Contratar a Chip para que llevara el Partido del Mercado Libre y Compañía había sido su mejor decisión en mucho tiempo. Gitanas había ido a Nueva York a conseguirse abogado divorcista y, quizá, a contratar a un actor norteamericano barato, ya maduro y en decadencia, que pudiera instalarse en Vilnius para dar confianza a los clientes y visitantes potenciales que Lithuania Incorporated pudiera atraer. Le costó trabajo creer que un hombre tan joven y con tanto talento como Chip estuviera dispuesto a trabajar para él. El hecho de que Chip hubiera estado acostándose con su mujer apenas llegó a desanimarlo. La experiencia le decía que todo el mundo acababa traicionándolo, tarde o temprano. Fue un tanto a favor de Chip que éste hubiera consumado su traición antes de conocer a Gitanas.

En cuanto a Chip, su sentido de inferioridad ante el hecho de estar en Vilnius y ser un «patético norteamericano» que no hablaba ni lituano ni ruso, cuyo padre no había muerto prematuramente de cáncer de pulmón y cuyos abuelos no habían desaparecido en Siberia, y que nunca había sido torturado por sus ideales en la celda de una prisión militar sin calefacción, quedaba contrarrestado por su competencia como empleado y por el recuerdo de ciertas comparaciones extremadamente halagüeñas que Julia había trazado entre Gitanas y él.
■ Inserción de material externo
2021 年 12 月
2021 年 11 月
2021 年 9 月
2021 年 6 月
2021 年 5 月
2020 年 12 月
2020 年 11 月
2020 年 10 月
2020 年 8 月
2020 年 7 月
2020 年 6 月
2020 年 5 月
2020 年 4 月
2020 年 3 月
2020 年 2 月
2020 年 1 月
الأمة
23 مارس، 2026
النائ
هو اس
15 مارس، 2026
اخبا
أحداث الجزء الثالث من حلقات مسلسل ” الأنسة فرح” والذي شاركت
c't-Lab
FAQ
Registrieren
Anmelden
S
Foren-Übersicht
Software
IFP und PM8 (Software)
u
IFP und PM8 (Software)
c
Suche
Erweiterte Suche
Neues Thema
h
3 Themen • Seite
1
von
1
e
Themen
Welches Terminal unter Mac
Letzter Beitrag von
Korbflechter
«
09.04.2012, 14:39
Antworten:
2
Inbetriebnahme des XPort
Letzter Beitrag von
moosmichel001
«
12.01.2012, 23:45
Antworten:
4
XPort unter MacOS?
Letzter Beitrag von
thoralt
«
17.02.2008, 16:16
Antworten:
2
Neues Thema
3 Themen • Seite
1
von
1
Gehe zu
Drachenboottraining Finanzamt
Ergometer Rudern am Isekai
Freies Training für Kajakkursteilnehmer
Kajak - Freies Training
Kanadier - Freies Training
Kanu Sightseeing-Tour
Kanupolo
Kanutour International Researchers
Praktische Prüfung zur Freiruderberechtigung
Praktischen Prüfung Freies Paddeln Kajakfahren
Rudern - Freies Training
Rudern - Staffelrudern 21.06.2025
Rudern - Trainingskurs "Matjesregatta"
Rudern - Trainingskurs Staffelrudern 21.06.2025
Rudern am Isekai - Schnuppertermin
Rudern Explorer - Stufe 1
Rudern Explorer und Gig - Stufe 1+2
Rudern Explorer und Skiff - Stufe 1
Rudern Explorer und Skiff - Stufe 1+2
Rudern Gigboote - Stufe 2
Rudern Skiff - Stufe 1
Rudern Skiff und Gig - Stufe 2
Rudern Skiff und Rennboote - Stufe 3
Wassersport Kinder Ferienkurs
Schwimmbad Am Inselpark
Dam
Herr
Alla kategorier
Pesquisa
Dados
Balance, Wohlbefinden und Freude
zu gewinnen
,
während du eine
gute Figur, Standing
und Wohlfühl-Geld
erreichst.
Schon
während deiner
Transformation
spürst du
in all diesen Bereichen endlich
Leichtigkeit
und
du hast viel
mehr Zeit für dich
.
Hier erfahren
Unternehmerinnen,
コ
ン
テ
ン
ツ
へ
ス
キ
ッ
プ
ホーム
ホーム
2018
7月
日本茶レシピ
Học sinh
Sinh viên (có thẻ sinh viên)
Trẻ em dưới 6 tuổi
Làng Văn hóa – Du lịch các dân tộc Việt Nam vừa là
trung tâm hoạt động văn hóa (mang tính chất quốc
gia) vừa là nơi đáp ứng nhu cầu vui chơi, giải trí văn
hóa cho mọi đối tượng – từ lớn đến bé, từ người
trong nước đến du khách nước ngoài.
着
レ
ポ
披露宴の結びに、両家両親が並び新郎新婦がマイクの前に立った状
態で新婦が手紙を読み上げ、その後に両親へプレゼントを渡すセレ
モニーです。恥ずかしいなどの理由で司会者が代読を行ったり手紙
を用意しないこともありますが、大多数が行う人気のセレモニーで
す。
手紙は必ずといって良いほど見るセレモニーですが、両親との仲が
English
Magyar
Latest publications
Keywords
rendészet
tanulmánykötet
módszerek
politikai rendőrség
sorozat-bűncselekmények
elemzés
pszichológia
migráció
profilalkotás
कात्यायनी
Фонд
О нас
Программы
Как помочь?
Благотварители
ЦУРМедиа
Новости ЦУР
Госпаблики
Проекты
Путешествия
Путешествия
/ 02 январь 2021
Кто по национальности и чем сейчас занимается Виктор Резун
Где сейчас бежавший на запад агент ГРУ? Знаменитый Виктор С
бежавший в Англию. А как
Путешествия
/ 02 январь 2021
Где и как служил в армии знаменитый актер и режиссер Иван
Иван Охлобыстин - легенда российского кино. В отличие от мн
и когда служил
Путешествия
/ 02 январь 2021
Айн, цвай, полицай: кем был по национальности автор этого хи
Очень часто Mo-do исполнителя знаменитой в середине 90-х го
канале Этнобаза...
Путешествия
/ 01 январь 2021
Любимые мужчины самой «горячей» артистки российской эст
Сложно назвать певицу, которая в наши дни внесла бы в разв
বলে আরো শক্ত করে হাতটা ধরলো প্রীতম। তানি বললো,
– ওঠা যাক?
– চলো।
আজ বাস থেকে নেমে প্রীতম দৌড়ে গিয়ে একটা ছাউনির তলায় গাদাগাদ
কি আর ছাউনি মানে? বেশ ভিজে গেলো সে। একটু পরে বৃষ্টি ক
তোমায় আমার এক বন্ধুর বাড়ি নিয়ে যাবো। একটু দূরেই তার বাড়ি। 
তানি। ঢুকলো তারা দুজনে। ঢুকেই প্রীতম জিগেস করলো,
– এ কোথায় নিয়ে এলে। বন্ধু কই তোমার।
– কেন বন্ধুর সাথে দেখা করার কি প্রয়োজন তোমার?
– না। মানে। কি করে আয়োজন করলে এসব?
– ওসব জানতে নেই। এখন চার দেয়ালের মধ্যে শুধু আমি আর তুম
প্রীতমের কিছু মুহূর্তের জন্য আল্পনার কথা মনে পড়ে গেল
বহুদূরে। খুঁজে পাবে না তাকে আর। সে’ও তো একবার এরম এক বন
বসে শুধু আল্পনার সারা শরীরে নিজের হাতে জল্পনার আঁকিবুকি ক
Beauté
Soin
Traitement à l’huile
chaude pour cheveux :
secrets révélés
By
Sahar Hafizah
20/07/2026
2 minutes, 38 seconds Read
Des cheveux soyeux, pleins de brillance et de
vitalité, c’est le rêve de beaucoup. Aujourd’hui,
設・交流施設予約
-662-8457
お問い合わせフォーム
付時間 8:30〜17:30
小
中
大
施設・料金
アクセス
En los
pubs
y los clubes donde ambos hombres ni se molestaban, a veces, en aclarar que no eran hermanos, Chip tenía la sensación de ser el más exitoso de los dos.

—Fui un viceprimer ministro buenísimo —decía Gitanas, en tono lúgubre—. No soy tan bueno como señor de la guerra y delincuente.

«Señor de la guerra» era un término un tanto excesivo, aplicado a las actividades de Gitanas, en quien empezaban a manifestarse síntomas de fracaso que demasiado bien conocía Chip. Pasaba una hora dándoles vueltas a las cosas por cada minuto que invertía en hacer algo concreto. Inversores de todo el mundo le enviaban estupendas sumas de dinero que todos los viernes por la tarde él ingresaba en su cuenta del Crédit Suisse, pero no acababa de decidirse entre utilizar el dinero «honradamente» (léase comprar escaños del Parlamento para los miembros del Partido del Mercado Libre y Compañía) o incurrir en el fraude más descarado y trasvasar sus divisas fuertes, tan arteramente conseguidas, en actividades aún menos conformes con la Ley. Pasó un tiempo haciendo ambas cosas, o ninguna de las dos. Finalmente, su investigación de mercado (llevada a cabo con una sarta de desconocidos que, pasados de copas, le tomaban el pelo en los bares) lo convenció de que, dado el actual clima económico, hasta un bolchevique tenía más posibilidades de atraerse al electorado que un partido con «Mercado Libre» en el nombre.

Renunciando a toda noción de mantenerse en la legalidad, Gitanas contrató guardaespaldas. Víctor Lichenkev no tardó en preguntarles a sus espías: ¿Por qué el antiguo patriota llamado Misevicius se afana tanto en su seguridad personal? Gitanas había gozado de mayor seguridad como patriota sin protección que ahora, como comandante en jefe de diez jóvenes de Kalashnikov en bandolera. Se vio obligado a contratar más guardaespaldas, y Chip, temeroso de que le pegaran un tiro, dejó de salir del recinto sin escolta.

—Tú no corres peligro —lo tranquilizaba Gitanas—. Lichenkev puede tratar de matarme a mí y quedarse con la compañía. Pero tú eres la gallina de los ovarios de oro.

Pero a Chip se le ponían de punta los pelos del cogote, nada más pensar en su vulnerabilidad cuando aparecía en público. La noche del día en que Estados Unidos conmemoraba la Acción de Gracias vio a dos hombres de Lichenkev abrirse paso entre la multitud de un club de suelo pringoso llamado Musmiryté y abrirle seis agujeros en la barriga a un pelirrojo «importador de vinos y licores». Que los hombres de Lichenkev pasaran rozando a Chip sin hacerle daño demostraba que Gitanas tenía razón. Pero el cuerpo del «importador de vinos y licores» le dio la impresión de ser tan blando, en comparación con las balas, como él siempre había temido que fuesen los cuerpos. Sobrecargas de corriente eléctrica inundaban los nervios del agonizante. Violentas convulsiones, reservas ocultas de energía galvánica, descargas electroquímicas inmensamente perturbadoras, llevaban toda la vida en el cableado de aquel hombre, esperando el momento de manifestarse.

Gitanas se presentó en el Musmiryté media hora más tarde.